• **THINGS TO DO**:
- a) Answer these questions from the essay on train travel:
(i) At about what time each day did the writer meet the 20th Century?
(ii) Which train did the writer take to New York City to visit a brother?
(iii) What was the top speed of Japan's Bullet Train in the early 1980s?
- b) Transcribe the essay on train travel between "By Patrick F." and "an important job!", inclusive.

• **TEXT BLOCK**:
#####
The Need for Speed

By Patrick F. Cannon

Amtrak’s Lake Shore Limited takes about 20 hours to get from Chicago to New York. It runs on mostly the same tracks as New York Central’s legendary 20th Century Limited, which made the run in about 15 hours in its heyday. I worked for the NYC at LaSalle Street Station from late 1956 until I was drafted in March of 1961.

            My first job was in the mail room, and one of my tasks every day was to meet the 20th Century at about 8:30 am, climb aboard the one baggage car and get the company mail pouch, which twice a month held the paychecks for the Chicago office staff. Now how’s that for an important job!

            As an employee, I wasn’t permitted to travel in the 20th Century. When I went to New York City to visit my brother, who was stationed in Long Island in the Air Force, I had a roomette on the next train down in the pecking order, the Commodore Vanderbilt, named for the company’s robber baron founder. It was also a sleeping car only train, just a bit less fancy. It took just an hour longer to get to Gotham. As a kid, I took a Pennsylvania Railroad  train from Chicago to P:ittsburgh a couple of times to visit family. They were day trips in a coach, but in both cases, “nothing could be finer than dinner in the diner.”

            When my children were small, we took the Santa Fe Railroad’s Super Chief to Los Angeles. This was still pre-Amtrak, and the service and food were first class. It took two full days, but we enjoyed every minute. But in the age of jet airplane travel – when flight times were cut in half – most people began to see train travel as yesterday’s technology. And it wasn’t helped when service on Amtrak proved to be shoddy and slow.

            Although Amtrak does operate one high-speed train – the Acela service on the Northeast Corridor – most of its trains run on old tracks with numerous grade crossings (and with freight trains given priority!). I recently went to Pittsburg by car with my daughter and son-in-law. From Chicago, it’s about 475 miles. You can easily drive it in 7 hours. The flight time is less than two hours. Amtrak service to Pittsburgh takes about 9 hours, and you arrive in Pittsburgh at 4:00 am!

            In a European or Japanese style high speed train, you could do it in three hours or less. My first experience in such a train was Japan’s Bullet Train from Kyoto to Tokyo. The top speed in those days – early 1980s – was 130 miles per hour. The ride was both smooth and quiet. Speeds up to 200 mph are now possible in Japan.
#####
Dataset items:

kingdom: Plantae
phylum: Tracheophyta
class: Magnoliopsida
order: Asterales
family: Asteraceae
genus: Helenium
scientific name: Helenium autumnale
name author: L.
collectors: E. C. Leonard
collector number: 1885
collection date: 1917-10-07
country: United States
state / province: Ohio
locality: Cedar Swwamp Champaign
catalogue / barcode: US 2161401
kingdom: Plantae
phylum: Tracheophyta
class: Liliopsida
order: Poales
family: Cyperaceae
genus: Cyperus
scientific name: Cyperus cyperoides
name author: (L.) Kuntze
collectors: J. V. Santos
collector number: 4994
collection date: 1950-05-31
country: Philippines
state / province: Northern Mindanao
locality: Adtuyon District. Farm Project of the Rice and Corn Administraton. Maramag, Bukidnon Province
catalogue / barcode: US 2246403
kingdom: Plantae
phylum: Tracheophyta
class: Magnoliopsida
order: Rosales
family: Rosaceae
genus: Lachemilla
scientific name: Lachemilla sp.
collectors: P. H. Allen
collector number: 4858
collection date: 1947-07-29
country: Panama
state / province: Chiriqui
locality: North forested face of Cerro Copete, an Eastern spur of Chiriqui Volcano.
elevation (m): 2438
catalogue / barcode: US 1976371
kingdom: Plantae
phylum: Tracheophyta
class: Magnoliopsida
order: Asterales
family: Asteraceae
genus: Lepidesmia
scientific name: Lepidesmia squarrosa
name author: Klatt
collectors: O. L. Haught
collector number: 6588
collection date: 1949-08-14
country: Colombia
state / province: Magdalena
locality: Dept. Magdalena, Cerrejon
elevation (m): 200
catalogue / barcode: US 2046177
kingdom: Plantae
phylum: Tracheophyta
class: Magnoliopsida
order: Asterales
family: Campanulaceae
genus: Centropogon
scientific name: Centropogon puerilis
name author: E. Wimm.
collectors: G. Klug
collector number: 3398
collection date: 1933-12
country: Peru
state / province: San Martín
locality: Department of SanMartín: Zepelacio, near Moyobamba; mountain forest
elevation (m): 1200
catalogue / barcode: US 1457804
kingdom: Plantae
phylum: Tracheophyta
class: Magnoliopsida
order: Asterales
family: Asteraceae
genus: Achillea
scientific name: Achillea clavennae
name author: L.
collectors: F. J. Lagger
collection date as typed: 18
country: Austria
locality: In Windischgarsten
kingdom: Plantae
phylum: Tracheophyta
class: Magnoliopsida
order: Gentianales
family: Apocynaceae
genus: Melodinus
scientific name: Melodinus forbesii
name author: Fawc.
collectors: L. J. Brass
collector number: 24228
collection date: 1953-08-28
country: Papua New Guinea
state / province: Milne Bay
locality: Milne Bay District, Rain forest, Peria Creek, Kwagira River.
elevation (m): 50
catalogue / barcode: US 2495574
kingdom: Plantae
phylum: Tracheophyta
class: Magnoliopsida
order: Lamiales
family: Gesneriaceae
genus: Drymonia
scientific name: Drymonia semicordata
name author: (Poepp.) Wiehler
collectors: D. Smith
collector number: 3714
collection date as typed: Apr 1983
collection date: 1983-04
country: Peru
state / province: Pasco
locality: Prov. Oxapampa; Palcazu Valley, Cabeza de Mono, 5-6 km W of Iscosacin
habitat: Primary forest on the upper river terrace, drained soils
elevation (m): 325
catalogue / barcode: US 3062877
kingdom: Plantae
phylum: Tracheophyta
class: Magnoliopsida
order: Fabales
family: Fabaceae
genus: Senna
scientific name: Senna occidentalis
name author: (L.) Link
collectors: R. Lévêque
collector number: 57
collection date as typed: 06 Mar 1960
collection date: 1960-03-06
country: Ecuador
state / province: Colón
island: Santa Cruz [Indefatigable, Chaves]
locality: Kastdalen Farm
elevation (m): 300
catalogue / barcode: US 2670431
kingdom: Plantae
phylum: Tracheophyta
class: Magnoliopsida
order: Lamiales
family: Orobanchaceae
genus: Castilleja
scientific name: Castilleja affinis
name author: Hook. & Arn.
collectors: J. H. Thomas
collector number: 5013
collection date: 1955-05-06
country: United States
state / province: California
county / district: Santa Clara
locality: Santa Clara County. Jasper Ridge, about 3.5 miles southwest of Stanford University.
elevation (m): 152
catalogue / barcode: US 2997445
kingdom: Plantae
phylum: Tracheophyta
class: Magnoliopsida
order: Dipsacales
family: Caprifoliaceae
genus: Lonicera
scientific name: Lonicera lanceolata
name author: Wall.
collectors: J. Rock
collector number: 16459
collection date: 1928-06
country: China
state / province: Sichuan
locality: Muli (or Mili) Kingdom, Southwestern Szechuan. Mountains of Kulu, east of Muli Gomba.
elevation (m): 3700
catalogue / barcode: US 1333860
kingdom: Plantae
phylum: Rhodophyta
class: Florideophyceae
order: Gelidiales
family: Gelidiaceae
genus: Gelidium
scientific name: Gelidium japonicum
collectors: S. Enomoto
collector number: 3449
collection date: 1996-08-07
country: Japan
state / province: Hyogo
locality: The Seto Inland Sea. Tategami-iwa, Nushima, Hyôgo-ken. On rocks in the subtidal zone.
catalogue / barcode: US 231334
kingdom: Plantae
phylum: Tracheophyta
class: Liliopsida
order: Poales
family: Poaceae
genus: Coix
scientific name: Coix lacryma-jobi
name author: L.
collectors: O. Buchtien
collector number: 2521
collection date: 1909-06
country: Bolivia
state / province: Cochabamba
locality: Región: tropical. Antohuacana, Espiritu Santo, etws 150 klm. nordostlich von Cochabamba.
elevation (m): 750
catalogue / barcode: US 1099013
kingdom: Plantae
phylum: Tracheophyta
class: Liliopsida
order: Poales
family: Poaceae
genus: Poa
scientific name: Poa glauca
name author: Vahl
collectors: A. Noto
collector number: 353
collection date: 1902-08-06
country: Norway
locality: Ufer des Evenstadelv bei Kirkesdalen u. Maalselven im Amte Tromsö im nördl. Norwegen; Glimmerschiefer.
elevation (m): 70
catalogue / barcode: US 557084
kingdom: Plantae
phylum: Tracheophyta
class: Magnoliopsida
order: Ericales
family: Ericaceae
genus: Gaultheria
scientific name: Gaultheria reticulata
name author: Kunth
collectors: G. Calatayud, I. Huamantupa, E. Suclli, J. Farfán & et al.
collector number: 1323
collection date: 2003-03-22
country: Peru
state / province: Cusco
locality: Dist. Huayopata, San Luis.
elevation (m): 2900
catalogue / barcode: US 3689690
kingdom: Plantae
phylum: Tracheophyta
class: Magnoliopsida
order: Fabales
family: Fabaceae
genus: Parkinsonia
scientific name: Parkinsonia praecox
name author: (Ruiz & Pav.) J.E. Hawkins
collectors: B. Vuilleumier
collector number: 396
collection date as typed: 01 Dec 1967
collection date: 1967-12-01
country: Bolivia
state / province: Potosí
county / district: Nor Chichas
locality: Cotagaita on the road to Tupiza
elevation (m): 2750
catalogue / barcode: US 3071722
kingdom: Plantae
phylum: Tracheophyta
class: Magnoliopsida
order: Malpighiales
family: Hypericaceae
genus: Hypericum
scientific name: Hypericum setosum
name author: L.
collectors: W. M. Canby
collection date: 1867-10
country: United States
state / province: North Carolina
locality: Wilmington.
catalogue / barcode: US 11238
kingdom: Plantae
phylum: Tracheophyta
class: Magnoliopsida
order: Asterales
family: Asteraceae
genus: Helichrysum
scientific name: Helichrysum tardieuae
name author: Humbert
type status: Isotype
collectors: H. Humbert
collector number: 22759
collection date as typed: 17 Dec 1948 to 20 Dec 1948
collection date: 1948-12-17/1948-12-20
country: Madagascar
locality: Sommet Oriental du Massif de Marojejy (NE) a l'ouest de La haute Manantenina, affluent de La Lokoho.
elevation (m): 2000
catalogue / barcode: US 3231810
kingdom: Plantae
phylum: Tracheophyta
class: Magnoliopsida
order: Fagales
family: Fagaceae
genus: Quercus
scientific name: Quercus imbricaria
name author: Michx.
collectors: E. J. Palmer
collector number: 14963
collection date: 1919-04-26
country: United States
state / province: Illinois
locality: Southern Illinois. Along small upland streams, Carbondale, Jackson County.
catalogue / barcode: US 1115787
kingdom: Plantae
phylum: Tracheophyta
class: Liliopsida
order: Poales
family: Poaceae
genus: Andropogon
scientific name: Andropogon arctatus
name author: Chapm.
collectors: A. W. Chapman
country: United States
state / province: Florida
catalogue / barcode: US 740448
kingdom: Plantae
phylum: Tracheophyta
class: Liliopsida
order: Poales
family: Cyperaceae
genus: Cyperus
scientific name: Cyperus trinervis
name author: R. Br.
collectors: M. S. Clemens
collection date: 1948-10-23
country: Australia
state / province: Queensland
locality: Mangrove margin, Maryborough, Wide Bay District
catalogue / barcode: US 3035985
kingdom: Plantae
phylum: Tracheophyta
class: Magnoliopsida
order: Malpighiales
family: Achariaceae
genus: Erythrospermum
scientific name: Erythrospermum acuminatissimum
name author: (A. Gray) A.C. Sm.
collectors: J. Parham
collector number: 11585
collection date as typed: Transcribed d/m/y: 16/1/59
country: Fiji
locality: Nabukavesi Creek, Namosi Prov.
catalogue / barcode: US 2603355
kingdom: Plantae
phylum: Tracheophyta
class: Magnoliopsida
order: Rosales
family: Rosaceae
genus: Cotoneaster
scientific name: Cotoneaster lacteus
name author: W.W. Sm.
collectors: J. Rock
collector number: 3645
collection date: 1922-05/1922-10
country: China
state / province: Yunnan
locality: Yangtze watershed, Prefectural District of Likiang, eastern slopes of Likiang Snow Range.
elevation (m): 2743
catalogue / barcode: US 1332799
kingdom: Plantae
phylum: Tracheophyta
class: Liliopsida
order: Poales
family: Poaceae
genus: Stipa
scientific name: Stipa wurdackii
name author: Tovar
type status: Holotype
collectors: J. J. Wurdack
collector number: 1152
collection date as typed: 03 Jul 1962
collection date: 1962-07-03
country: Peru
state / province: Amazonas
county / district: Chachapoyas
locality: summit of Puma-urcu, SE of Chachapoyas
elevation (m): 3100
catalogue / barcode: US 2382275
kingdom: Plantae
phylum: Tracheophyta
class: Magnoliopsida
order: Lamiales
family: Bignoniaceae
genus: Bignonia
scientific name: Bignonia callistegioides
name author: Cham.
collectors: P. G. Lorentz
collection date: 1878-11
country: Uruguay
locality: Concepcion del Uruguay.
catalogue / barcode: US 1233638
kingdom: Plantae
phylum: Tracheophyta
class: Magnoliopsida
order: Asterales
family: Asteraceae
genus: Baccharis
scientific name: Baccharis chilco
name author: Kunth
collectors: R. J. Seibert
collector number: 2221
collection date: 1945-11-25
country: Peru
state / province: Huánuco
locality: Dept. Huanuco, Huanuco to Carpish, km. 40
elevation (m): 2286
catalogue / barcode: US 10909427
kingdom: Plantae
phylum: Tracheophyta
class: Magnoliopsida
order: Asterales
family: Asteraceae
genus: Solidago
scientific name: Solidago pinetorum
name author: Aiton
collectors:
#####
• **TASK SOLUTIONS**:
- a)
(i) About 8:30 am.
(ii) The Commodore Vanderbilt.
(iii) 130 miles per hour.

- b)
By Patrick F. Cannon

Amtrak’s Lake Shore Limited takes about 20 hours to get from Chicago to New York. It runs on mostly the same tracks as New York Central’s legendary 20th Century Limited, which made the run in about 15 hours in its heyday. I worked for the NYC at LaSalle Street Station from late 1956 until I was drafted in March of 1961.

            My first job was in the mail room, and one of my tasks every day was to meet the 20th Century at about 8:30 am, climb aboard the one baggage car and get the company mail pouch, which twice a month held the paychecks for the Chicago office staff. Now how’s that for an important job!